Einen solchen Raum gibt es im disziplinären Selbstverständnis moderner Universitäten eigentlich nicht. Und genau in diesem Sinne ist die Humboldt-Universität zu Berlin keine moderne Universität. Sie erlaubt es ihren Forschern, auf ihren Schreibtischen Dinge miteinander in Verbindung zu bringen, die das 20. Jahrhundert längst in unterschiedliche Wissensgebiete ausdifferenziert hat. Friedrich Kittler war deshalb ein großer Kulturwissenschaftler, weil er sich diesem Zwang der Moderne entzog – und vielleicht deshalb in seinen letzten Lebensjahren zu den Griechen zurückfand. Er war ein Forscher, auf den Helmut Schelskys wiederum auf Wilhelm von Humboldt zurückgehende Formel „Einsamkeit und Freiheit“ passgenau zutraf.

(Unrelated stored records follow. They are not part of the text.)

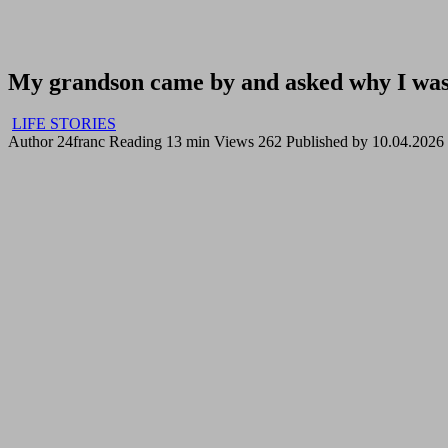
My grandson came by and asked why I was 
LIFE STORIES
Author
24franc
Reading
13 min
Views
262
Published by
10.04.2026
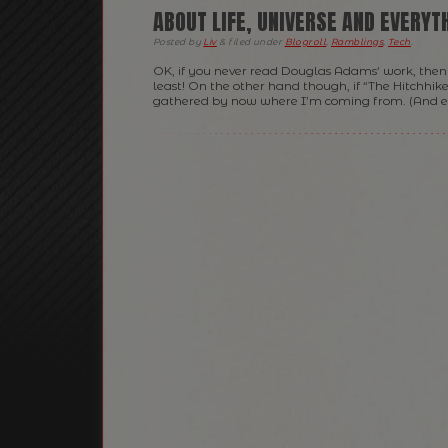
ABOUT LIFE, UNIVERSE AND EVERYT
Posted
by
Liv
&
filed under
Blogroll
,
Ramblings
,
Tech
.
OK, if you never read Douglas Adams‘ work, then 
least! On the other hand though, if “The Hitchhike
gathered by now where I’m coming from. (And eve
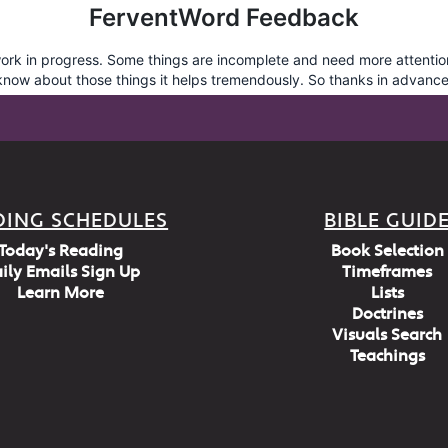
DING SCHEDULES
BIBLE GUID
Today's Reading
Book Selection
ily Emails Sign Up
Timeframes
Learn More
Lists
Doctrines
Visuals Search
Teachings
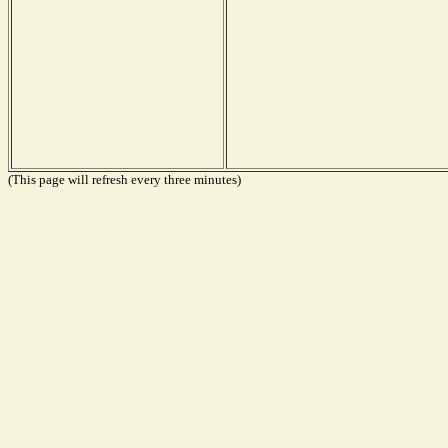
(This page will refresh every three minutes)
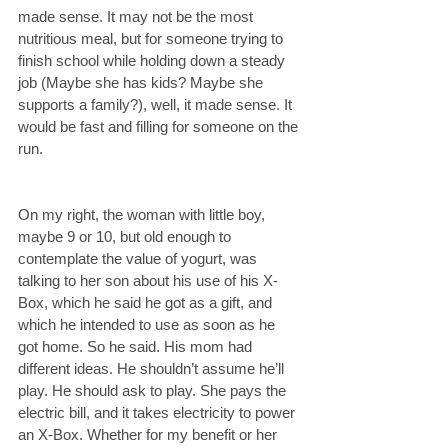
made sense. It may not be the most 
nutritious meal, but for someone trying to 
finish school while holding down a steady 
job (Maybe she has kids? Maybe she 
supports a family?), well, it made sense. It 
would be fast and filling for someone on the 
run.
On my right, the woman with little boy, 
maybe 9 or 10, but old enough to 
contemplate the value of yogurt, was 
talking to her son about his use of his X-
Box, which he said he got as a gift, and 
which he intended to use as soon as he 
got home. So he said. His mom had 
different ideas. He shouldn’t assume he’ll 
play. He should ask to play. She pays the 
electric bill, and it takes electricity to power 
an X-Box. Whether for my benefit or her 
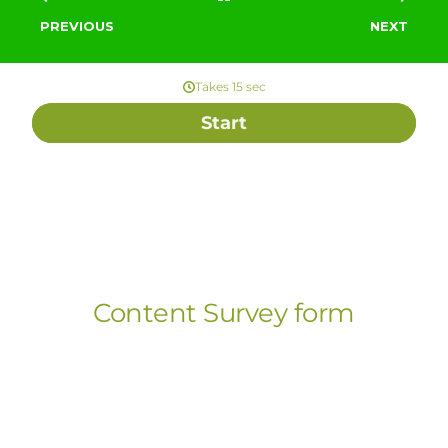
PREVIOUS
NEXT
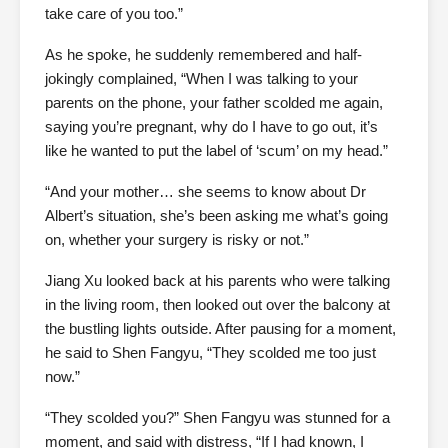
take care of you too.”
As he spoke, he suddenly remembered and half-
jokingly complained, “When I was talking to your
parents on the phone, your father scolded me again,
saying you’re pregnant, why do I have to go out, it’s
like he wanted to put the label of ‘scum’ on my head.”
“And your mother… she seems to know about Dr
Albert’s situation, she’s been asking me what’s going
on, whether your surgery is risky or not.”
Jiang Xu looked back at his parents who were talking
in the living room, then looked out over the balcony at
the bustling lights outside. After pausing for a moment,
he said to Shen Fangyu, “They scolded me too just
now.”
“They scolded you?” Shen Fangyu was stunned for a
moment, and said with distress, “If I had known, I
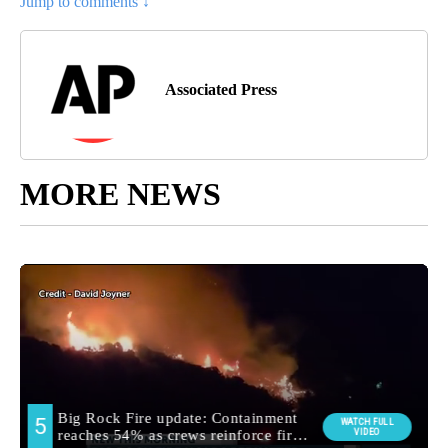
Jump to comments ↓
Associated Press
MORE NEWS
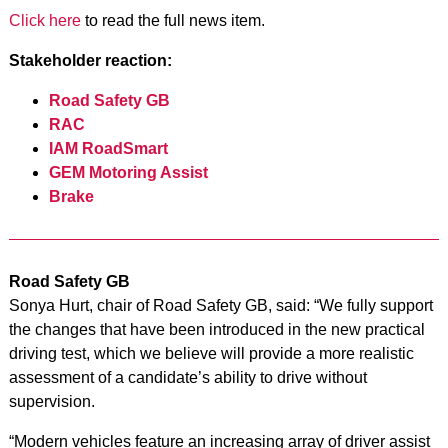
Click here
to read the full news item.
Stakeholder reaction:
Road Safety GB
RAC
IAM RoadSmart
GEM Motoring Assist
Brake
Road Safety GB
Sonya Hurt, chair of Road Safety GB, said: “We fully support
the changes that have been introduced in the new practical
driving test, which we believe will provide a more realistic
assessment of a candidate’s ability to drive without
supervision.
“Modern vehicles feature an increasing array of driver assist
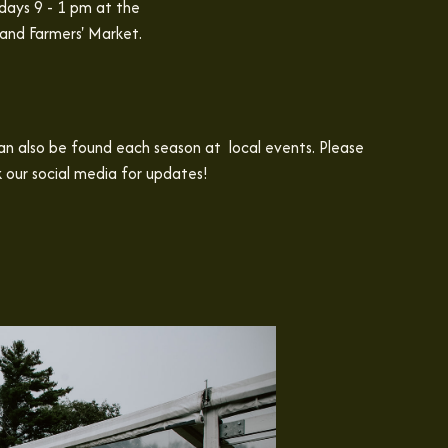
days 9 - 1 pm at the
and Farmers' Market.
n also be found each season at local events. Please
 our social media for updates!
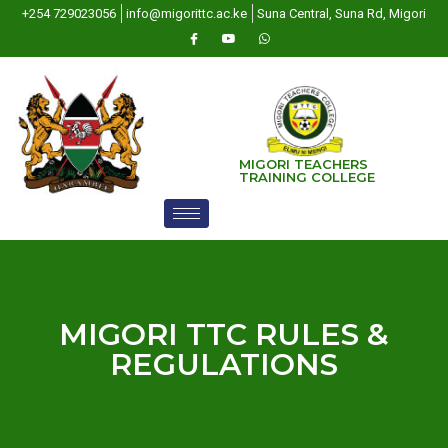
+254 729023056
info@migorittc.ac.ke
Suna Central, Suna Rd, Migori
MIGORI TEACHERS
TRAINING COLLEGE
MIGORI TTC RULES &
REGULATIONS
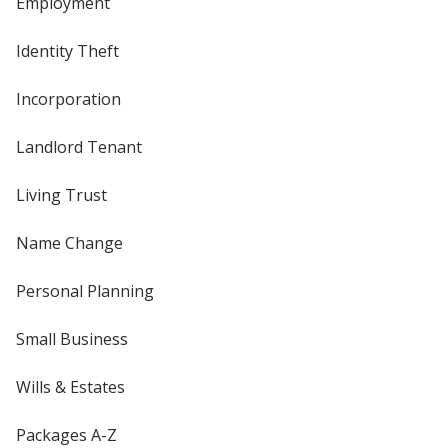
Employment
Identity Theft
Incorporation
Landlord Tenant
Living Trust
Name Change
Personal Planning
Small Business
Wills & Estates
Packages A-Z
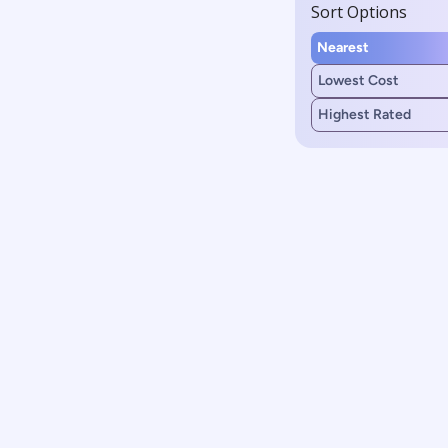
Sort Options
Nearest
Lowest Cost
Highest Rated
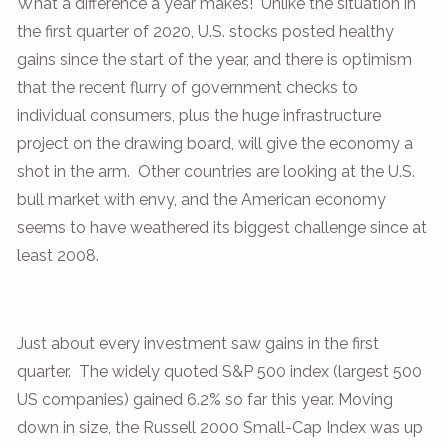
What a difference a year makes! Unlike the situation in
the first quarter of 2020, U.S. stocks posted healthy
gains since the start of the year, and there is optimism
that the recent flurry of government checks to
individual consumers, plus the huge infrastructure
project on the drawing board, will give the economy a
shot in the arm. Other countries are looking at the U.S.
bull market with envy, and the American economy
seems to have weathered its biggest challenge since at
least 2008.
Just about every investment saw gains in the first
quarter. The widely quoted S&P 500 index (largest 500
US companies) gained 6.2% so far this year. Moving
down in size, the Russell 2000 Small-Cap Index was up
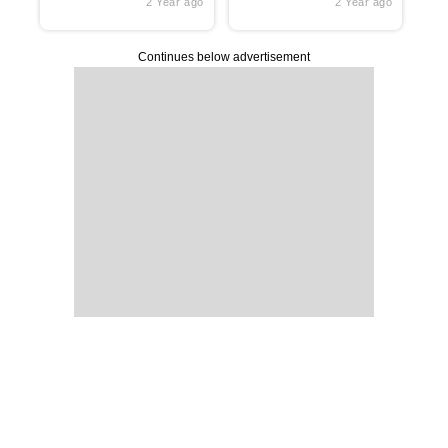
2 Year ago
2 Year ago
Continues below advertisement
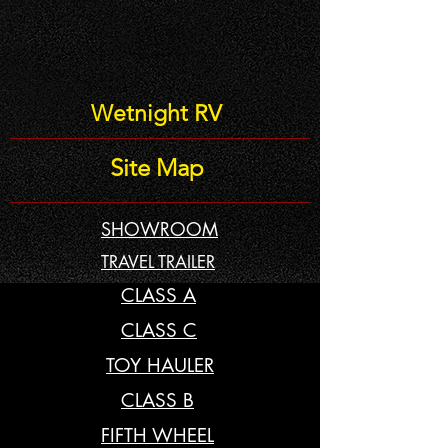
Wetnight RV
Site Map
SHOWROOM
TRAVEL TRAILER
CLASS A
CLASS C
TOY HAULER
CLASS B
FIFTH WHEEL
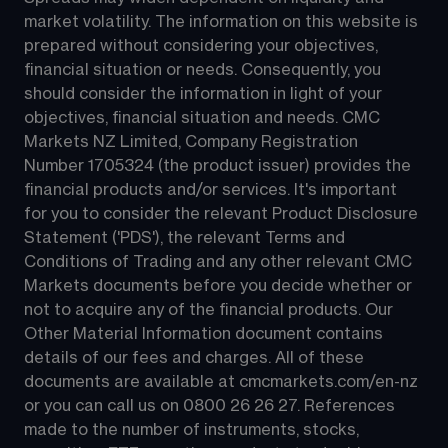
market volatility. The information on this website is 
prepared without considering your objectives, 
financial situation or needs. Consequently, you 
should consider the information in light of your 
objectives, financial situation and needs. CMC 
Markets NZ Limited, Company Registration 
Number 1705324 (the product issuer) provides the 
financial products and/or services. It's important 
for you to consider the relevant Product Disclosure 
Statement ('PDS'), the relevant Terms and 
Conditions of Trading and any other relevant CMC 
Markets documents before you decide whether or 
not to acquire any of the financial products. Our 
Other Material Information document contains 
details of our fees and charges. All of these 
documents are available at 
cmcmarkets.com/en-nz
or you can call us on 
0800 26 26 27
. References 
made to the number of instruments, stocks, 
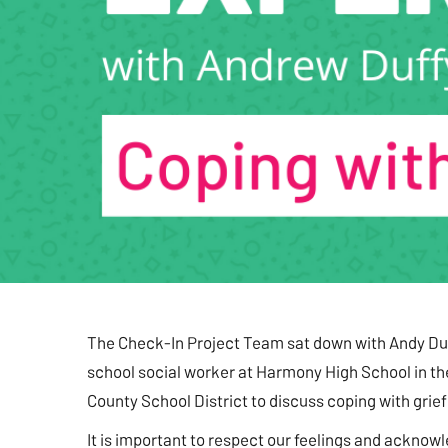
The Check-In Project Team sat down with Andy Duf
school social worker at Harmony High School in t
County School District to discuss coping with grief
It is important to respect our feelings and acknow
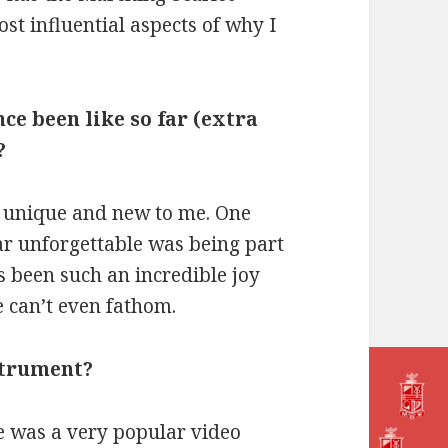
st influential aspects of why I
ce been like so far (extra
?
 unique and new to me. One
r unforgettable was being part
s been such an incredible joy
 can’t even fathom.
strument?
re was a very popular video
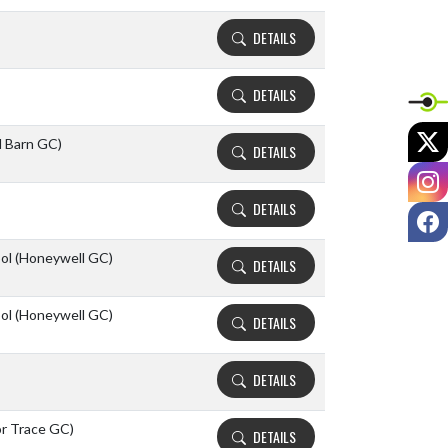
DETAILS
DETAILS
X
d Barn GC)
DETAILS
I
DETAILS
F
ool (Honeywell GC)
DETAILS
ool (Honeywell GC)
DETAILS
DETAILS
or Trace GC)
DETAILS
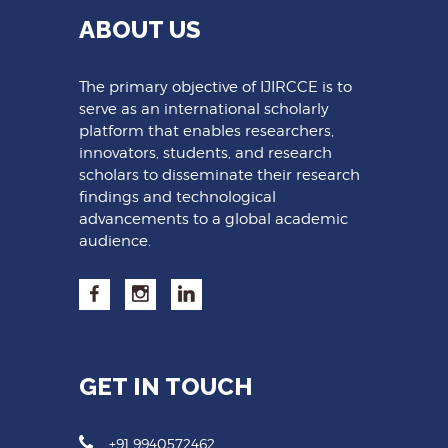
ABOUT US
The primary objective of IJIRCCE is to
serve as an international scholarly
platform that enables researchers,
innovators, students, and research
scholars to disseminate their research
findings and technological
advancements to a global academic
audience.
GET IN TOUCH
+91 9940572462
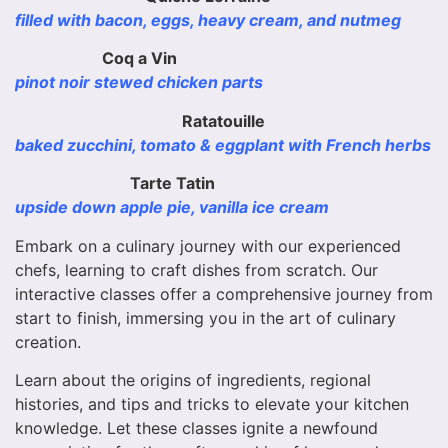
filled with bacon, eggs, heavy cream, and nutmeg
Coq a Vin
pinot noir stewed chicken parts
Ratatouille
baked zucchini, tomato & eggplant with French herbs
Tarte Tatin
upside down apple pie, vanilla ice cream
Embark on a culinary journey with our experienced
chefs, learning to craft dishes from scratch. Our
interactive classes offer a comprehensive journey from
start to finish, immersing you in the art of culinary
creation.
Learn about the origins of ingredients, regional
histories, and tips and tricks to elevate your kitchen
knowledge. Let these classes ignite a newfound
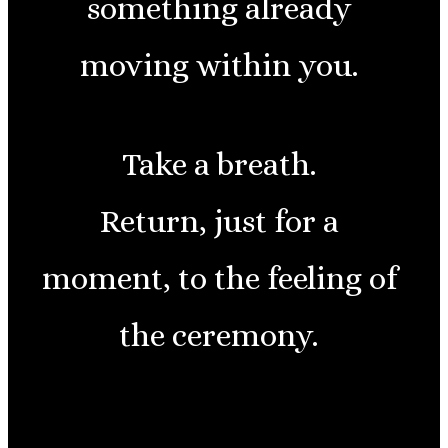
something already
moving within you.
Take a breath.
Return, just for a
moment, to the feeling of
the ceremony.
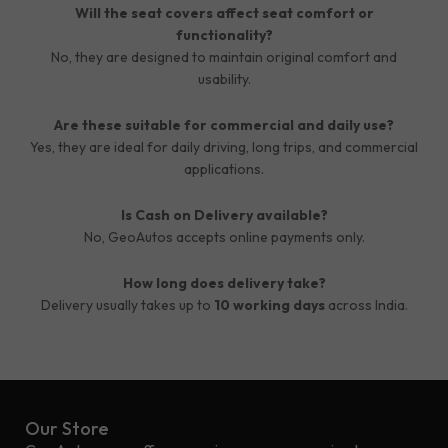
Will the seat covers affect seat comfort or
functionality?
No, they are designed to maintain original comfort and
usability.
Are these suitable for commercial and daily use?
Yes, they are ideal for daily driving, long trips, and commercial
applications.
Is Cash on Delivery available?
No, GeoAutos accepts online payments only.
How long does delivery take?
Delivery usually takes up to
10 working days
across India.
Our Store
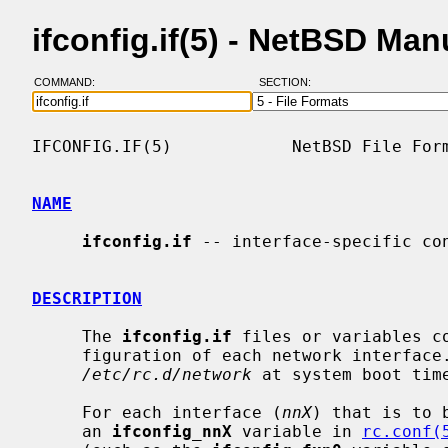
ifconfig.if(5) - NetBSD Ma
COMMAND:
SECTION:
IFCONFIG.IF(5)            NetBSD File Form
NAME
ifconfig.if
 -- interface-specific con
DESCRIPTION
     The 
ifconfig.if
 files or variables c
     figuration of each network interface
/etc/rc.d/network
 at system boot time
     For each interface (
nnX
) that is to 
     an 
ifconfig_nnX
 variable in 
rc.conf(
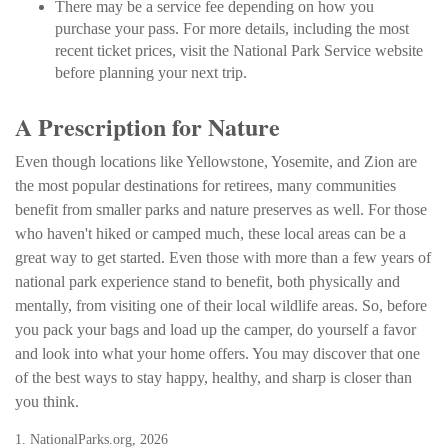
There may be a service fee depending on how you
purchase your pass. For more details, including the most
recent ticket prices, visit the National Park Service website
before planning your next trip.
A Prescription for Nature
Even though locations like Yellowstone, Yosemite, and Zion are
the most popular destinations for retirees, many communities
benefit from smaller parks and nature preserves as well. For those
who haven't hiked or camped much, these local areas can be a
great way to get started. Even those with more than a few years of
national park experience stand to benefit, both physically and
mentally, from visiting one of their local wildlife areas. So, before
you pack your bags and load up the camper, do yourself a favor
and look into what your home offers. You may discover that one
of the best ways to stay happy, healthy, and sharp is closer than
you think.
1. NationalParks.org, 2026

In der Sophienstraße hatte Friedrich Kittler die Freiheit, Kulturwissenschaft so radikal interdisziplinär zu denken, dass ihn dieses Denken einsam machte. Auf dem Höhepunkt seiner medientheoretischen Erfolge beschloss er die Auflösung der „Berliner Schule der Medientheorie“, um sich einsam den Griechen, der Mathematik, der Musik und der Liebe zuzuwenden.

Der Autor ist seit 2006 Professor für Kulturtechniken und Wissensgeschichte an der Humboldt-Universität. Die Trauerfeier für Friedrich Kittler findet am Freitag, den 11.11., um 15 Uhr im Krematorium Baumschulenweg (Kiefholzstraße 221) in Berlin-Treptow statt.